▸ **What you have to do**
The finished copy must match the records exactly, except that it contains no pictures.

The data START

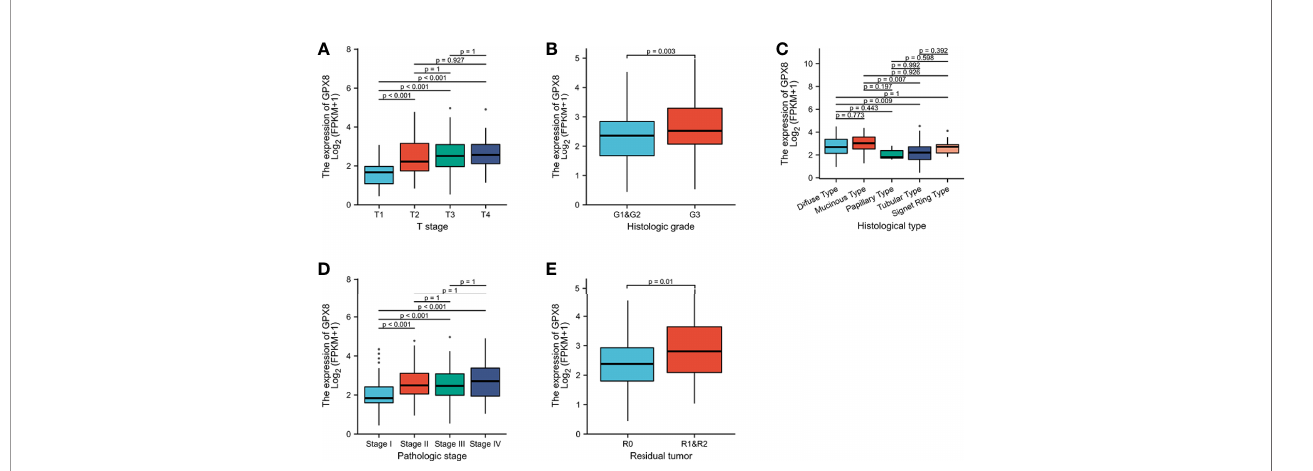
FIGURE 3 | Association between GPX8 expression and clinicopathological characteristics, including (A) T stage, (B) histologic grade, (C) histological type, (D) pathologic stage, and (E) residual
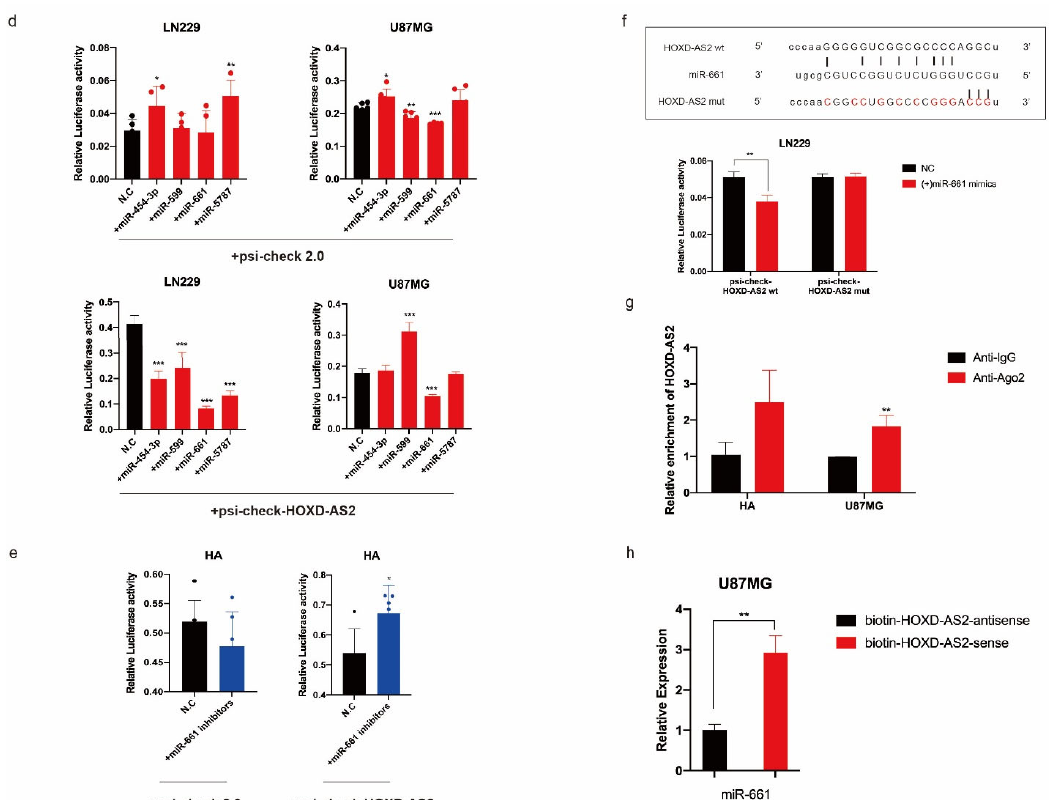
Figure 4. miR ‐ 661 degraded HOXD ‐ AS2 at post ‐ transcriptional level. ( a ) Flow chart provided for screening of potential miRNAs, which affected the expression of HOXD ‐ AS2 in gliomas. ( b ) RT ‐ qPCR demonstrated the expression of predicted miRNAs in astrocyte and glioblastoma cell lines. ( c ) miRNAs mimics were transfected into glioblastoma cell lines LN229, A172 and U87MG to inves ‐ tigate the expression of HOXD ‐ AS2 by RT ‐ qPCR. ( d ) Luciferase activity assays were performed in LN229 and U87MG cells, which were transfected with psi ‐ check2.0 vector and miRNAs mimics, psi ‐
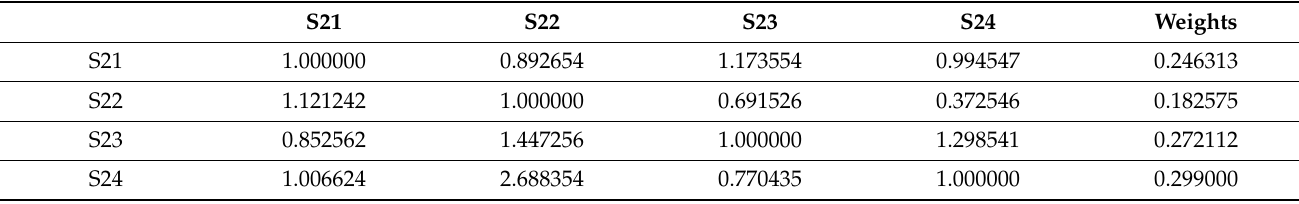
Table 8. The aggregated pairwise comparison matrix at Level 2 for technical.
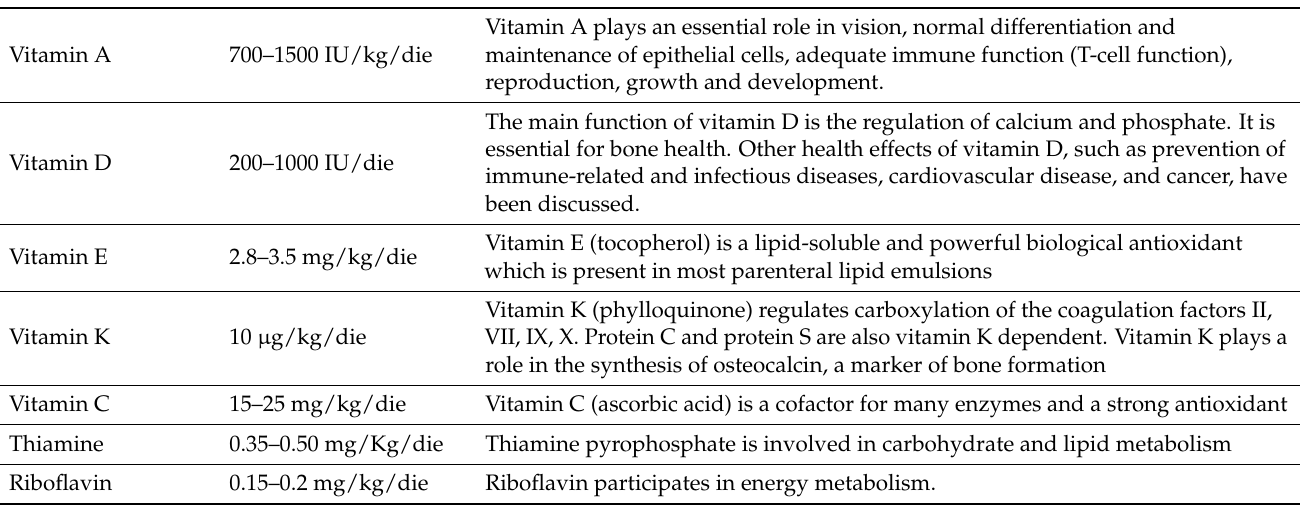
Table 4. Recommended doses for parenteral supply of fat soluble and water soluble vitamins for preterm infants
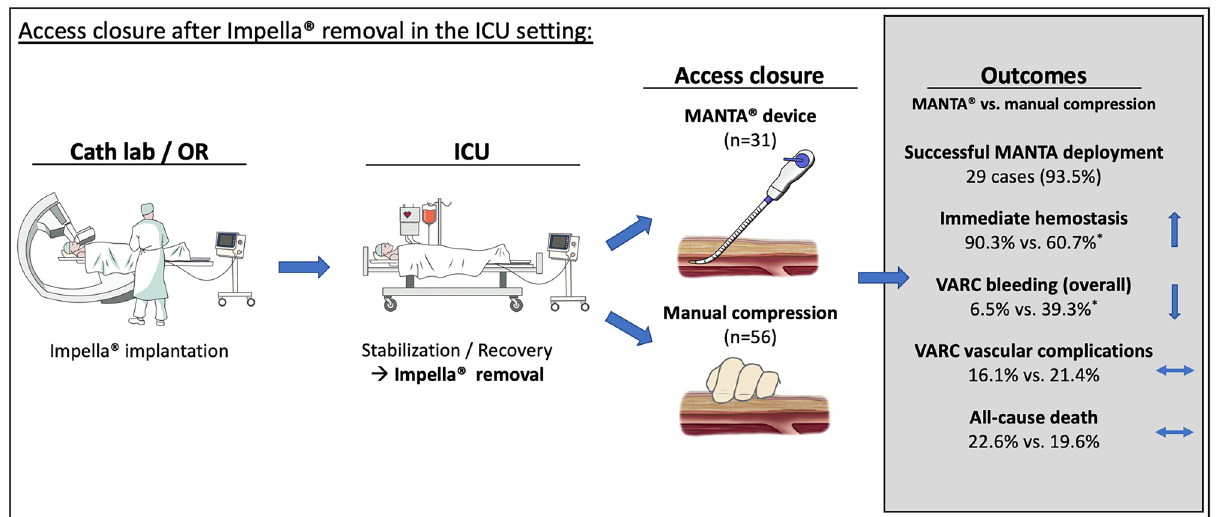
Figure 2. Access closure after Impella removal in the ICU setting. CU, intensive care unit; OR, operating room. *Indicates a statistically significant difference (p <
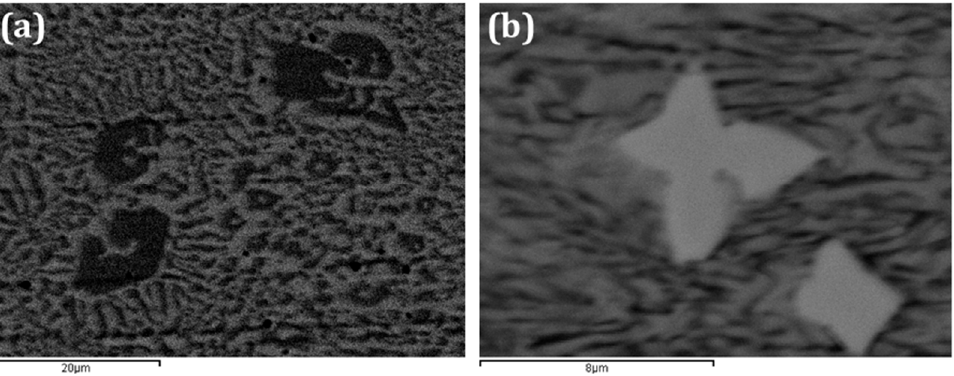
Figure 10. SEM micrographs of primary ( a ) chromium and ( b ) niobium carbides formed on an AISI 4130 steel via arc welding technique.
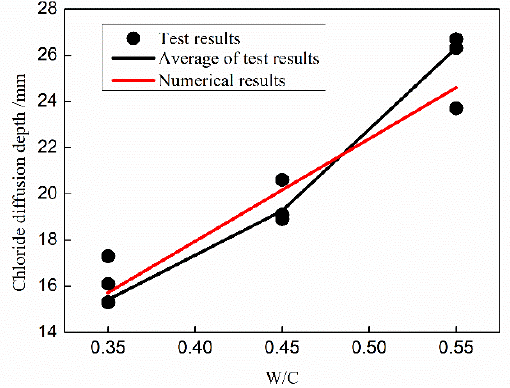
Figure 7. Chloride ion transport depth at 1.0 MPa.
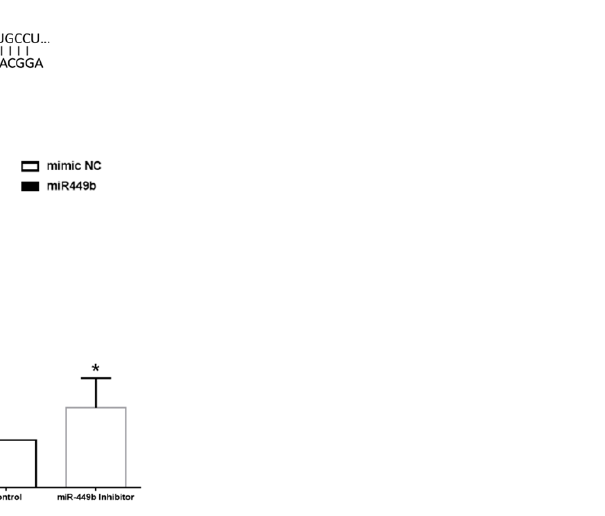
Figure 8. miR-449b targeted Notch1 and modulated the Notch1 level in cells. ( a , b ) H293T cells were co-transfected with either miR-449b mimic or scrambled control miRNA and a luciferase construct containing the Notch1-UTR (wild-type or mutant). After 48 h, cells were collected, and the dual luciferase assay was performed. ** p < 0.01 vs. negative control. ( c ) Western blot detection of Notch1 expression in NE-4C and showing the semi-quantitative results of protein expression in bar graph. N = 6 per group. * p < 0.05.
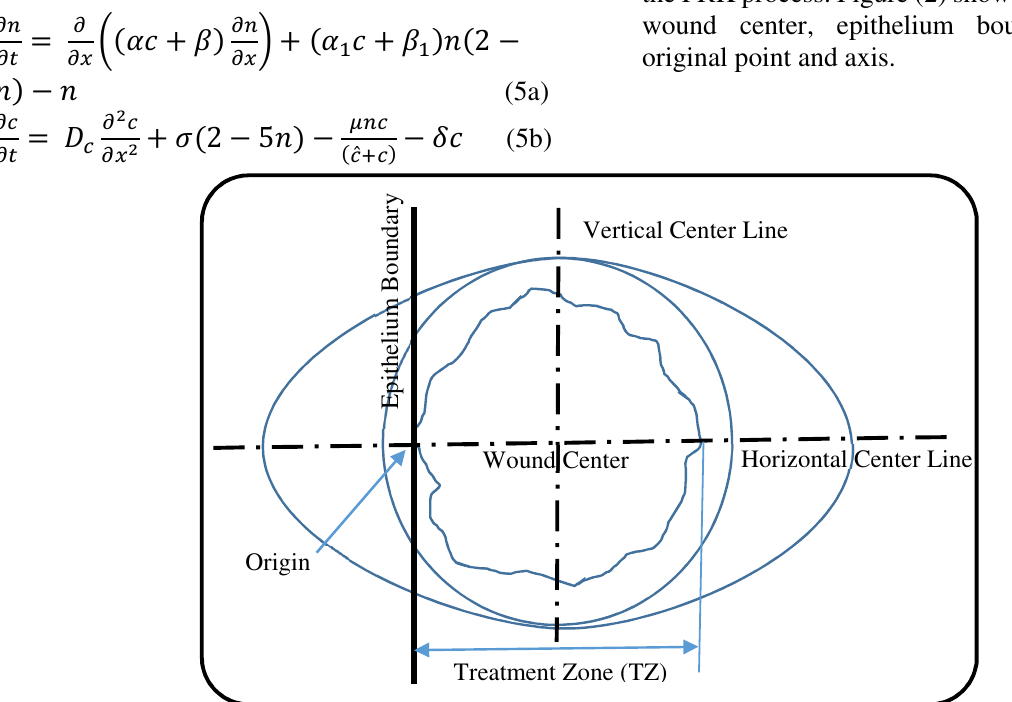
Fig. 2. Important notification on the human eye sketch.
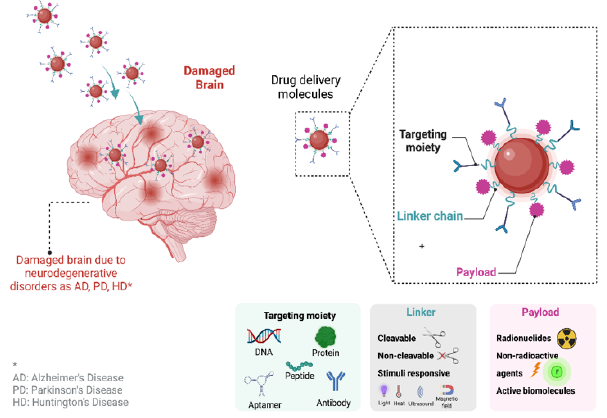
Figure 4. Various functionalized drug delivery systems have been employed to deliver active molecules to the brain, targeting neurodegenerative disorders. The modified nanoparticles carry targeting moieties, i.e., DNA, antibodies, peptides, aptamers, and proteins, and are able to encapsulate radionuclides, non-radioactive agents, as well as active molecules. In addition, the multifunctional carriers incorporate linkers so as to improve stability, higher payload, and stimuli responsive behavior (created with BioRender.com).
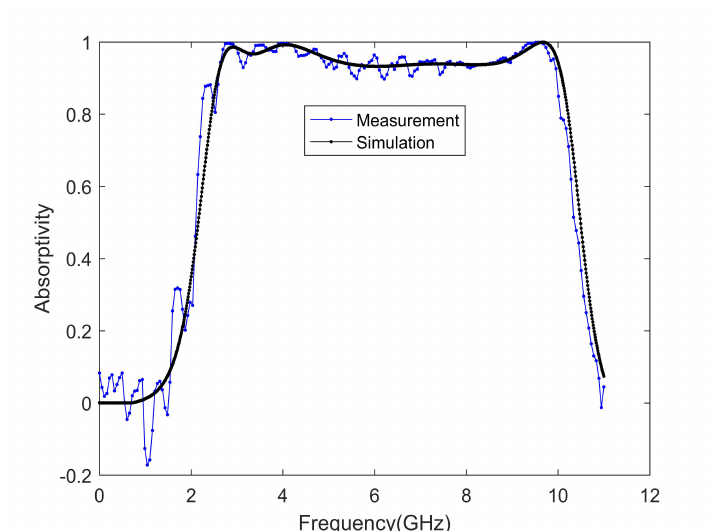
Figure 10. Comparison of the absorption rate between simulation and measurement.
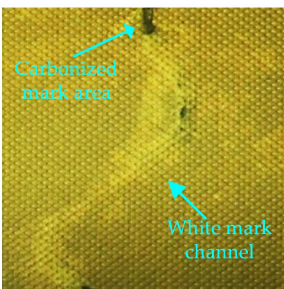
Figure 1. The white mark and carbonized mark on pressboard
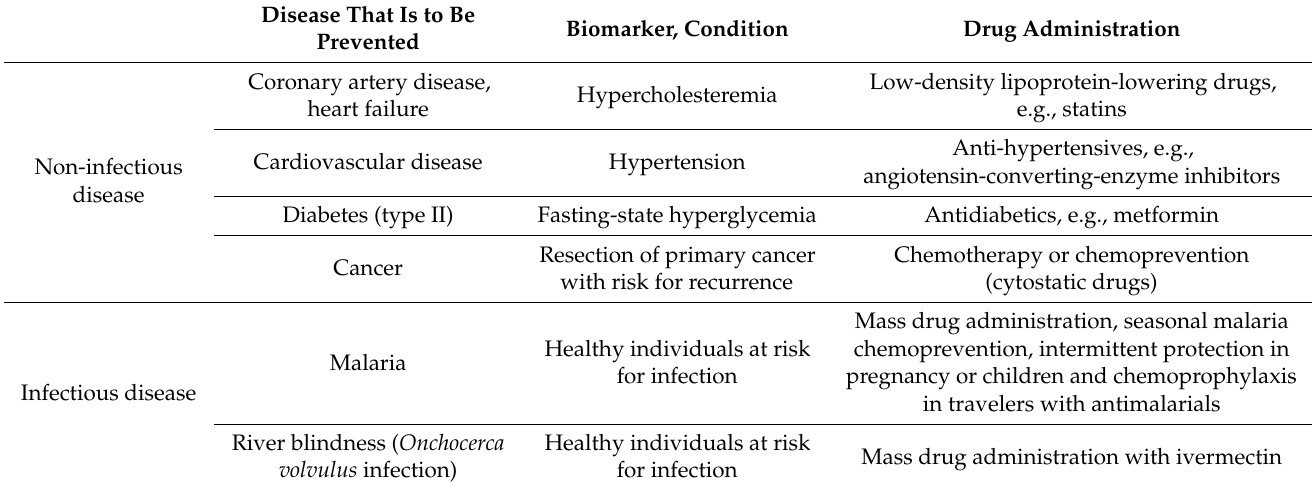
Table 1. Standard ‘chemopreventive’ treatments today, as defined by the use of medicines to prevent disease (and excluding vaccination).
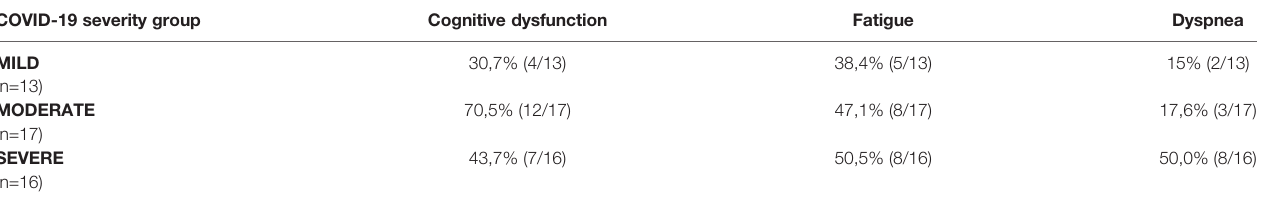
Data have been collected during an interview made by a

The data END

▸ **The completed task**
FIGURE 3 | Association between GPX8 expression and clinicopathological characteristics, including (A) T stage, (B) histologic grade, (C) histological type, (D) pathologic stage, and (E) residual
Figure 4. miR ‐ 661 degraded HOXD ‐ AS2 at post ‐ transcriptional level. ( a ) Flow chart provided for screening of potential miRNAs, which affected the expression of HOXD ‐ AS2 in gliomas. ( b ) RT ‐ qPCR demonstrated the expression of predicted miRNAs in astrocyte and glioblastoma cell lines. ( c ) miRNAs mimics were transfected into glioblastoma cell lines LN229, A172 and U87MG to inves ‐ tigate the expression of HOXD ‐ AS2 by RT ‐ qPCR. ( d ) Luciferase activity assays were performed in LN229 and U87MG cells, which were transfected with psi ‐ check2.0 vector and miRNAs mimics, psi ‐
Table 8. The aggregated pairwise comparison matrix at Level 2 for technical.
Table 4. Recommended doses for parenteral supply of fat soluble and water soluble vitamins for preterm infants
Figure 2. Access closure after Impella removal in the ICU setting. CU, intensive care unit; OR, operating room. *Indicates a statistically significant difference (p <
Figure 10. SEM micrographs of primary ( a ) chromium and ( b ) niobium carbides formed on an AISI 4130 steel via arc welding technique.
Figure 7. Chloride ion transport depth at 1.0 MPa.
Figure 8. miR-449b targeted Notch1 and modulated the Notch1 level in cells. ( a , b ) H293T cells were co-transfected with either miR-449b mimic or scrambled control miRNA and a luciferase construct containing the Notch1-UTR (wild-type or mutant). After 48 h, cells were collected, and the dual luciferase assay was performed. ** p < 0.01 vs. negative control. ( c ) Western blot detection of Notch1 expression in NE-4C and showing the semi-quantitative results of protein expression in bar graph. N = 6 per group. * p < 0.05.
Fig. 2. Important notification on the human eye sketch.
Figure 4. Various functionalized drug delivery systems have been employed to deliver active molecules to the brain, targeting neurodegenerative disorders. The modified nanoparticles carry targeting moieties, i.e., DNA, antibodies, peptides, aptamers, and proteins, and are able to encapsulate radionuclides, non-radioactive agents, as well as active molecules. In addition, the multifunctional carriers incorporate linkers so as to improve stability, higher payload, and stimuli responsive behavior (created with BioRender.com).
Figure 10. Comparison of the absorption rate between simulation and measurement.
Figure 1. The white mark and carbonized mark on pressboard
Table 1. Standard ‘chemopreventive’ treatments today, as defined by the use of medicines to prevent disease (and excluding vaccination).
Data have been collected during an interview made by a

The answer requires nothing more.